Regulatory Framework
The new government rules, from the Ministry of Electronics and Information Technology (MeitY), require CCTV cameras to meet strict essential requirements (ER). Introduced in April 2024 with a two-year period to comply, these rules demand that manufacturers declare the country of origin for key components like System-on-Chip (SoC) devices. Products must also pass tests at accredited STQC (Standardisation Testing and Quality Certification) labs to check for vulnerabilities that could allow unauthorized remote access.
Market Shift Dynamics
This tough certification process effectively bars Chinese manufacturers such as Hikvision and Dahua, which previously held a large part of the Indian market. Industry officials confirm the government is refusing certification for products from these companies and those using Chinese chipsets. As a result, market share is quickly going to domestic brands like CP Plus, Prama, Matrix, and Sparsh. These Indian companies have proactively changed their supply chains to use Taiwanese chipsets and local firmware.

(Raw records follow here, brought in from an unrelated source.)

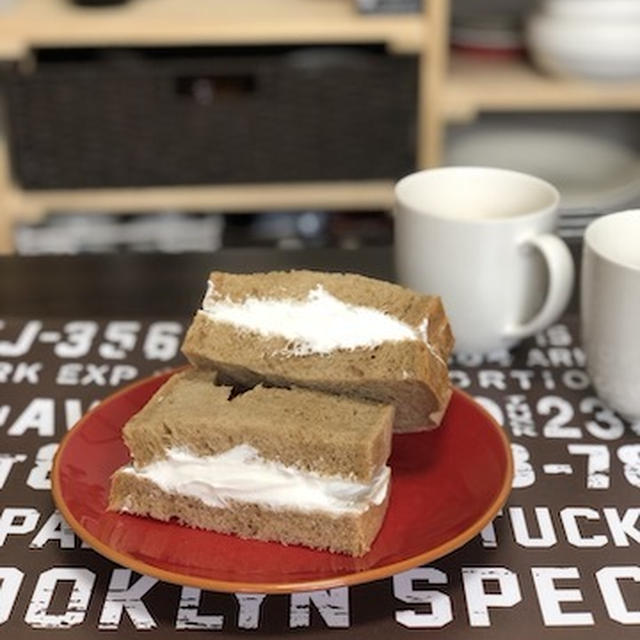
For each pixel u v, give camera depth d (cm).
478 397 73
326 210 165
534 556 58
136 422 59
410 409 63
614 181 154
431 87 154
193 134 154
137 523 59
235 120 153
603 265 67
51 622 54
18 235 162
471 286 75
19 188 158
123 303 87
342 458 56
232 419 58
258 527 58
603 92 156
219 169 157
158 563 55
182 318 84
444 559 58
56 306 86
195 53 159
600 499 63
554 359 78
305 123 154
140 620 54
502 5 183
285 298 63
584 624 53
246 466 58
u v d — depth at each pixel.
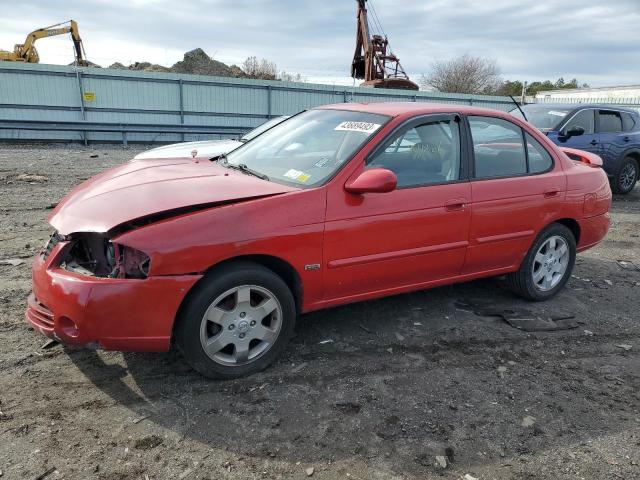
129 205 3.15
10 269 5.09
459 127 4.20
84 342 2.96
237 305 3.24
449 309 4.63
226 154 4.66
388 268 3.79
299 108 24.06
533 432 2.99
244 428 2.89
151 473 2.53
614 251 6.90
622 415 3.20
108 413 2.96
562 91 53.25
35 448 2.65
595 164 5.35
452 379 3.50
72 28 27.48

Market data shows Indian players held over 80% of the market by February, a sharp jump from their previous one-third share. CP Plus, for example, has seen its market leadership grow from 20-25% to 45-50%. Global companies like Bosch and Honeywell have focused on the high-end segment. Some Chinese firms have left the market completely, while others, like Hikvision, have had to form joint ventures with Indian companies and overhaul their supply chains just to stay in business.
Cost Implications
Shifting away from Chinese suppliers and the required disclosure of component origins are increasing manufacturing costs. Analysts estimate a 15-20% rise in the Bill of Materials (BoM) for CCTV cameras. This, combined with ongoing global shortages for memory and processors, is pushing up final product prices. While some leading players are localizing components to cut costs, the overall trend points toward a more expensive market for surveillance equipment.